3-5-3 Statistical vs. practical significance

  • Real differences between the point estimate and null value are easier to detect with larger samples
  • However, very large samples will result in statistical significance even for tiny differences between the sample mean and the null value, even when the difference is not practically significant



4-1-1 Hypothesis testing for paired data

Comparing means of matched pairs

  • When two sets of observations have special correspondence (not independent), they are said to be paired:
    • Same individuals: pre-post studies, repeated measures, etc.
    • Different (but dependent) individuals: twins, partners, etc.
  • To analyze paired data, it is often useful to look at the difference in outcomes of each pair of observations:
    • Converting 2 variables problem into known 1 variable problem
  • It is important that we always subtract using a consistent order
  • Hypothesis testing for difference between paired means:
    1. Set the hypothesis: \[H_0: \mu_{diff} = null\ value\] \[H_A: \mu_{diff} < or > or <> null\ value\]
    2. Calculate the point estimate \(\bar{x_{diff}}\)
    3. Check conditions:
      1. Independence: Sampled observations must be independent (random sample/assignment & if sampling without replacement, \(n_{diff}\) < 10% of population)
      2. Sample size/skew: \(n_{diff}\) >= 30, larger if the population distribution is very skewed
    4. Draw sampling distribution, calculate test statistic, and get p-value
    5. Make a decision, and interpret it in context of the research qusti
  • Confidence interval for difference between paired means: \[[\bar{x_{diff}} - z^*\frac{s_{diff}}{\sqrt{n_{diff}}}, \bar{x_{diff}} + z^*\frac{s_{diff}}{\sqrt{n_{diff}}}]\]

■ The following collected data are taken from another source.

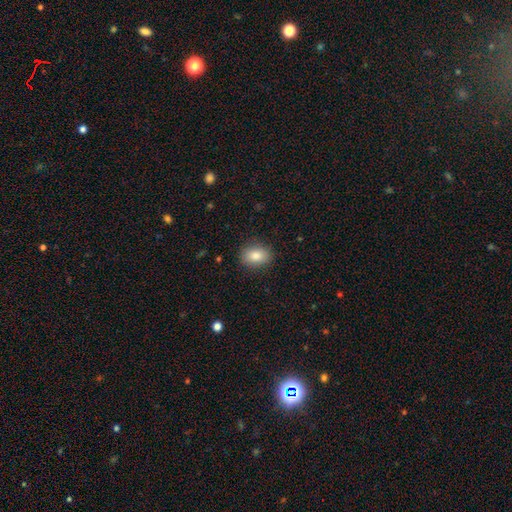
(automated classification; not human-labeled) smooth-or-featured: smooth: 84% | star or artifact: 8% | featured or disk: 7%
  how-rounded: in between: 75% | round: 24% | cigar-shaped: 1%
  merging: none: 88% | minor disturbance: 9% | major disturbance: 2% | merger: 1%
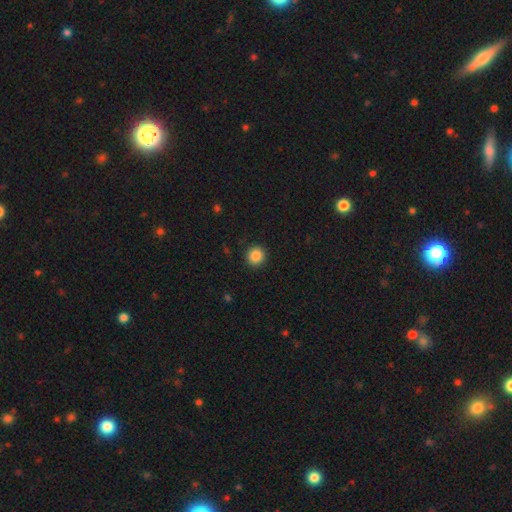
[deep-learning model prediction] Smooth or featured: smooth — 87% (star or artifact — 10%)
How rounded: round — 93% (in between — 6%)
Merging: none — 92% (minor disturbance — 5%)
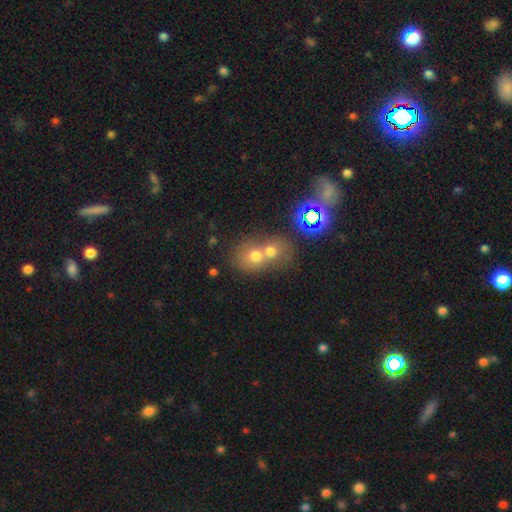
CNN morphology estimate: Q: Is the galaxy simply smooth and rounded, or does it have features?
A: smooth — 63%.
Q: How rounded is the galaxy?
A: round — 71%.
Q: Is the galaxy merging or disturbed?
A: merger — 66%.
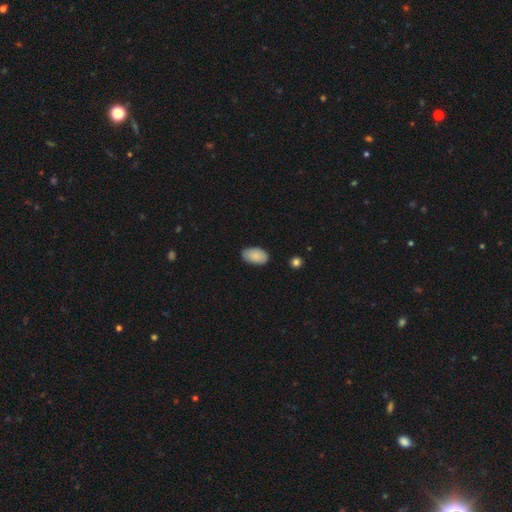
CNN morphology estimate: Smooth or featured? Predicted: smooth (p=0.88). How rounded? Predicted: in between (p=0.95). Merging? Predicted: none (p=0.83).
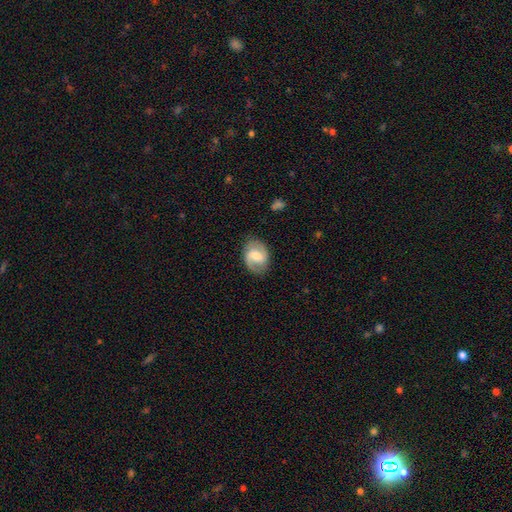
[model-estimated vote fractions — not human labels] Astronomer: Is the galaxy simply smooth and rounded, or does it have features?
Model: featured or disk — 65%.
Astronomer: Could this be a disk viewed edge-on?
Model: no — 97%.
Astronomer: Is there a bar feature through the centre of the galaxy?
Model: weak — 54%.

4-1-3 Comparing two independent means

CLT Conditions for inference for comparing two independent means:

  1. Independence:
    • within groups: sampled observations must be independent
      • random sample/assignment
      • if sampling without replacement, n < 10% of population
    • between groups: the two groups must be independent of each other (non-paired)
  2. Sample size/skew: Each sample size must be at least 30 (\(n_1\)>=30 and \(n_2\)>=30), larger if the population distribution is very skewed.

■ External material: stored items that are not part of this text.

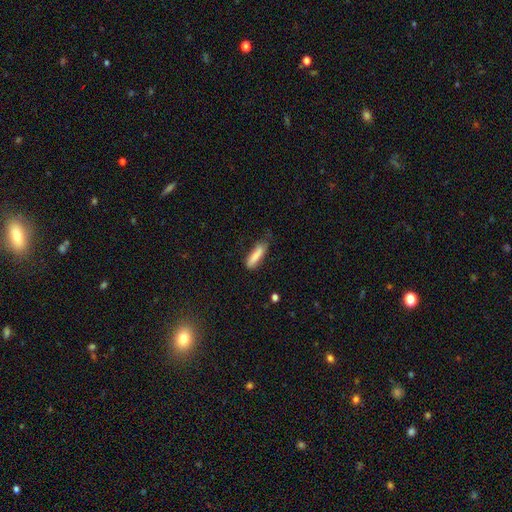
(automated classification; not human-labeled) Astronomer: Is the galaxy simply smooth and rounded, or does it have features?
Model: smooth — 81%.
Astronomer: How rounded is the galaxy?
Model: cigar-shaped — 68%.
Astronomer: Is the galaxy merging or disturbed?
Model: none — 54% (runner-up: minor disturbance, 33%).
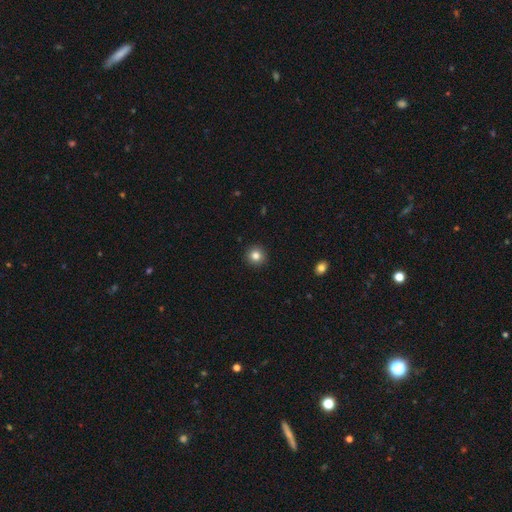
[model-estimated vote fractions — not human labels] A smooth galaxy with no disk features (83%) that is round (94%).

Vote fractions:
- Smooth or featured? smooth: 83% / star or artifact: 11% / featured or disk: 6%
- How rounded? round: 94% / in between: 5% / cigar-shaped: 1%
- Merging? none: 93% / minor disturbance: 5% / major disturbance: 2% / merger: 1%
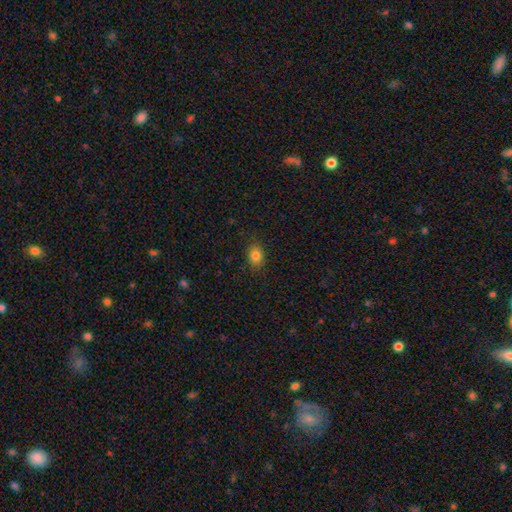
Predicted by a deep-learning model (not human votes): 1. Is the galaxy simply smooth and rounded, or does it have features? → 82% smooth, 11% star or artifact, 7% featured or disk.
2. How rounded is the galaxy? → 66% in between, 32% round, 1% cigar-shaped.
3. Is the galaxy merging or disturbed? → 86% none, 11% minor disturbance, 2% major disturbance, 1% merger.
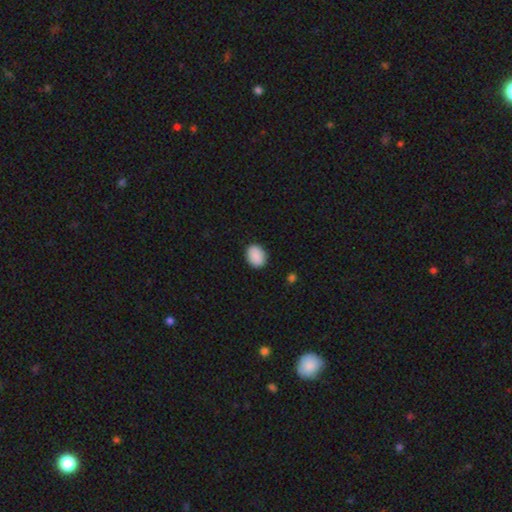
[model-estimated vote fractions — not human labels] Smooth or featured?
  - smooth: 90% *
  - star or artifact: 7%
  - featured or disk: 3%
How rounded?
  - in between: 63% *
  - round: 36%
  - cigar-shaped: 1%
Merging?
  - none: 89% *
  - minor disturbance: 8%
  - major disturbance: 2%
  - merger: 1%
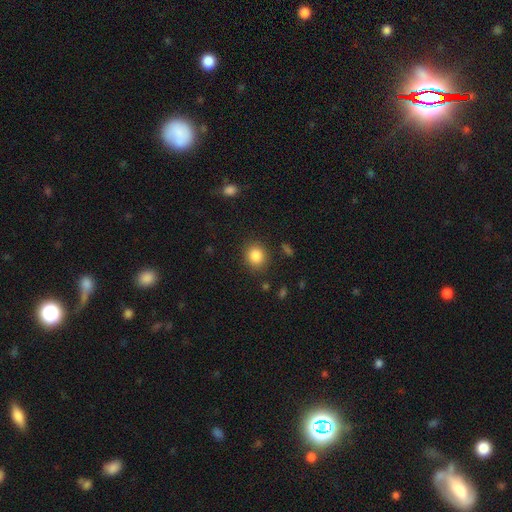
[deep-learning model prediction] Morphology: type=smooth (85%); roundness=round (75%); merging=none (87%).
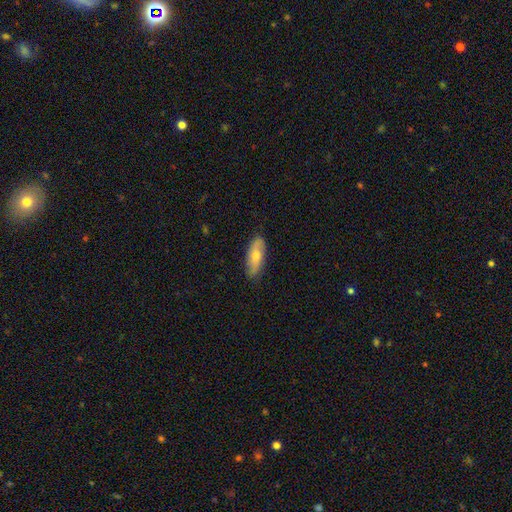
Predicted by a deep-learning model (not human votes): A smooth galaxy with no disk features (62%) that is in between round and cigar-shaped (70%).

Vote fractions:
- Smooth or featured? smooth: 62% / featured or disk: 32% / star or artifact: 6%
- How rounded? in between: 70% / cigar-shaped: 27% / round: 3%
- Merging? none: 85% / minor disturbance: 12% / major disturbance: 2% / merger: 1%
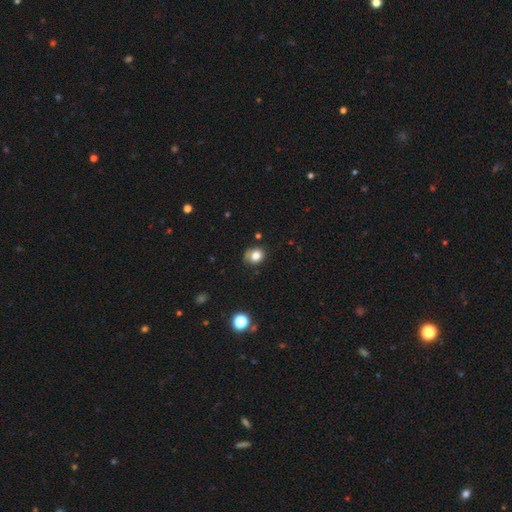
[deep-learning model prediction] smooth_or_featured: smooth (p=0.80) [alt: star or artifact p=0.12]
how_rounded: round (p=0.67) [alt: in between p=0.33]
merging: none (p=0.71) [alt: minor disturbance p=0.22]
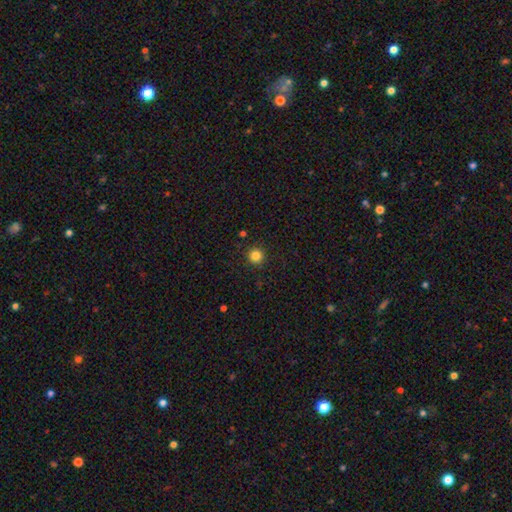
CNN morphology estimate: smooth-or-featured: smooth: 83% | star or artifact: 12% | featured or disk: 4%
  how-rounded: round: 96% | in between: 3% | cigar-shaped: 1%
  merging: none: 92% | minor disturbance: 5% | major disturbance: 2% | merger: 1%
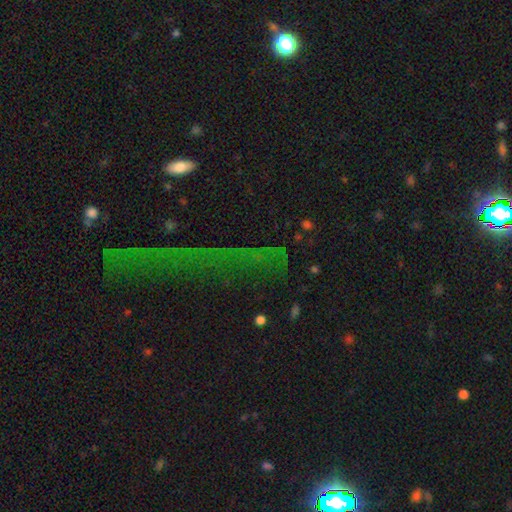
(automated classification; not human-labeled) Smooth or featured? Predicted: star or artifact (p=0.77).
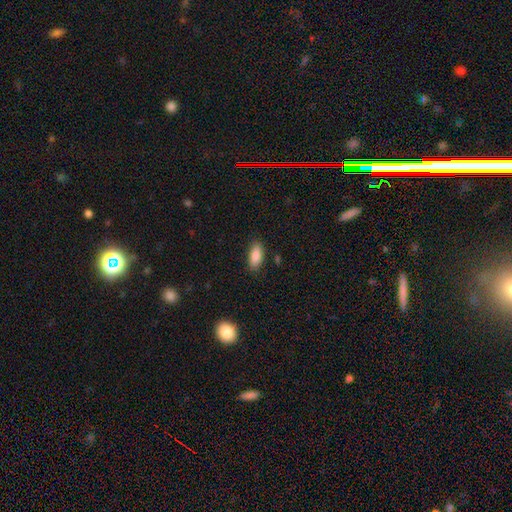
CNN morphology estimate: This appears to be a smooth galaxy with no disk features (87%) that is in between round and cigar-shaped (86%). Merging: none (85%).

Confidence interval for Estimating the difference between independent means

\[CI = [(\bar{x_1}-\bar{x_2}) - z^*SE_{\bar{x_1}-\bar{x_2}}, (\bar{x_1}-\bar{x_2}) + z^*SE_{\bar{x_1}-\bar{x_2}}]\] where \(SE_{\bar{x_1}-\bar{x_2}} = \sqrt{\frac{{s_1}^2}{n_1}+\frac{{s_2}^2}{n_2}}\)

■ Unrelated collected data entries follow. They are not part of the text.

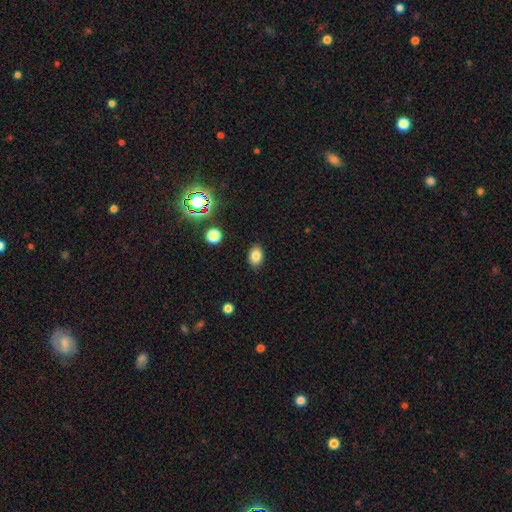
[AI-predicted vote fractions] A smooth galaxy with no disk features (83%) that is in between round and cigar-shaped (79%).

Vote fractions:
- Smooth or featured? smooth: 83% / star or artifact: 12% / featured or disk: 6%
- How rounded? in between: 79% / round: 20% / cigar-shaped: 1%
- Merging? none: 87% / minor disturbance: 9% / major disturbance: 2% / merger: 1%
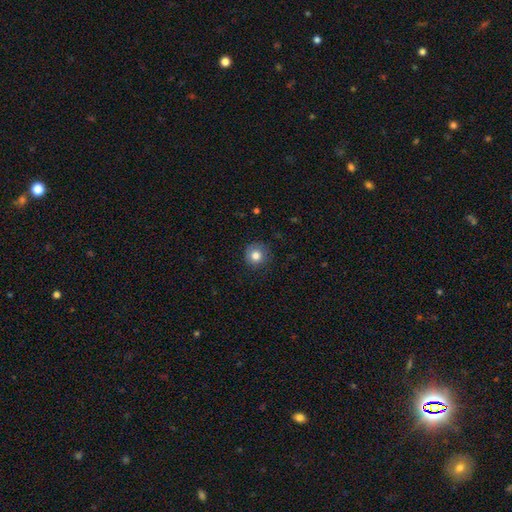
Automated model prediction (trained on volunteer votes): smooth_or_featured: smooth (p=0.80) [alt: star or artifact p=0.10]
how_rounded: round (p=0.94) [alt: in between p=0.05]
merging: none (p=0.84) [alt: minor disturbance p=0.12]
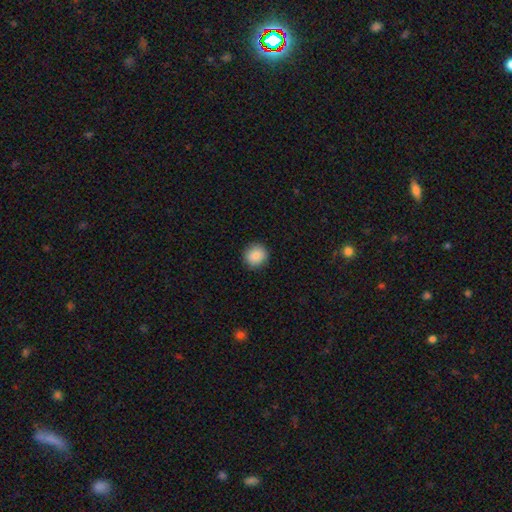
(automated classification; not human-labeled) Overall: smooth (88%). How rounded: round (89%). Merging: none (91%).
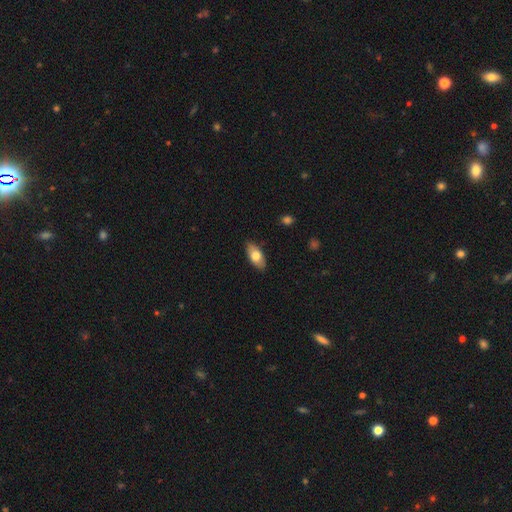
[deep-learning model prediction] A smooth galaxy with no disk features (73%) that is in between round and cigar-shaped (90%).

Vote fractions:
- Smooth or featured? smooth: 73% / featured or disk: 21% / star or artifact: 6%
- How rounded? in between: 90% / cigar-shaped: 7% / round: 3%
- Merging? none: 87% / minor disturbance: 10% / major disturbance: 2% / merger: 1%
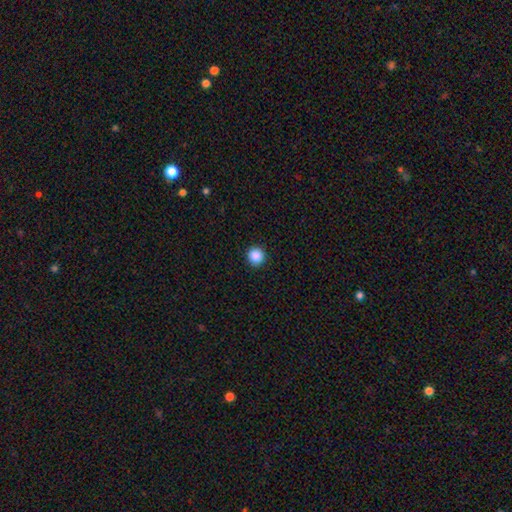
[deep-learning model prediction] Smooth or featured: smooth — 88% (star or artifact — 10%)
How rounded: round — 95% (in between — 4%)
Merging: none — 93% (minor disturbance — 5%)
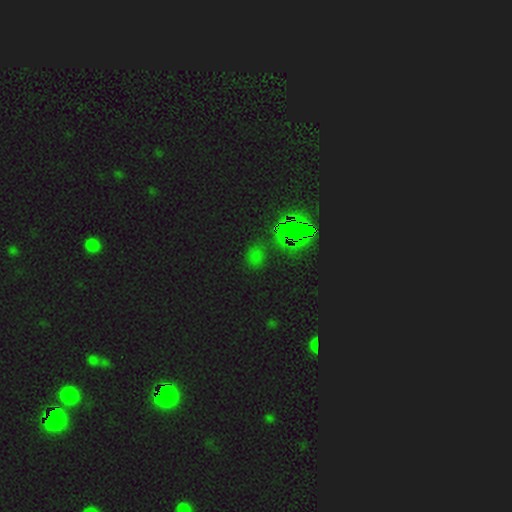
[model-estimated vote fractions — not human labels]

Hypothesis testing for difference between independent means

  • Null hypothesis: no difference. \(H_0: \mu_1 - \mu_2= 0\)
  • Alternative hypothesis: some difference. \(H_A: \mu_1 - \mu_2 <> 0\)
  • Same conditions and SE as the confidence interval


4-2-1 Bootstrapping

Use bootstrapping to construct confidence intervals for parameters of interest when CLT based approach does not apply.

Bootstrapping scheme

  1. Take a bootstrap sample - a random sample taken with replacement from the original sample, of the same size as the original sample
  2. Calculate the bootstrap statistic - a statistic such as mean, median, proportion, etc. computed on the bootstrap sample
  3. Repeat step1 and step2 many times to create a bootstrap distribution - a distribution of bootstrap statistics
  4. Get confidence interval with:
    1. percentile method: get middle x% (e.g. 95%) from bootstrap distribution
    2. standard error method: get \([\bar{x_{boot}} - z^*SE_{boot}, \bar{x_{boot}} + z^*SE_{boot}]\)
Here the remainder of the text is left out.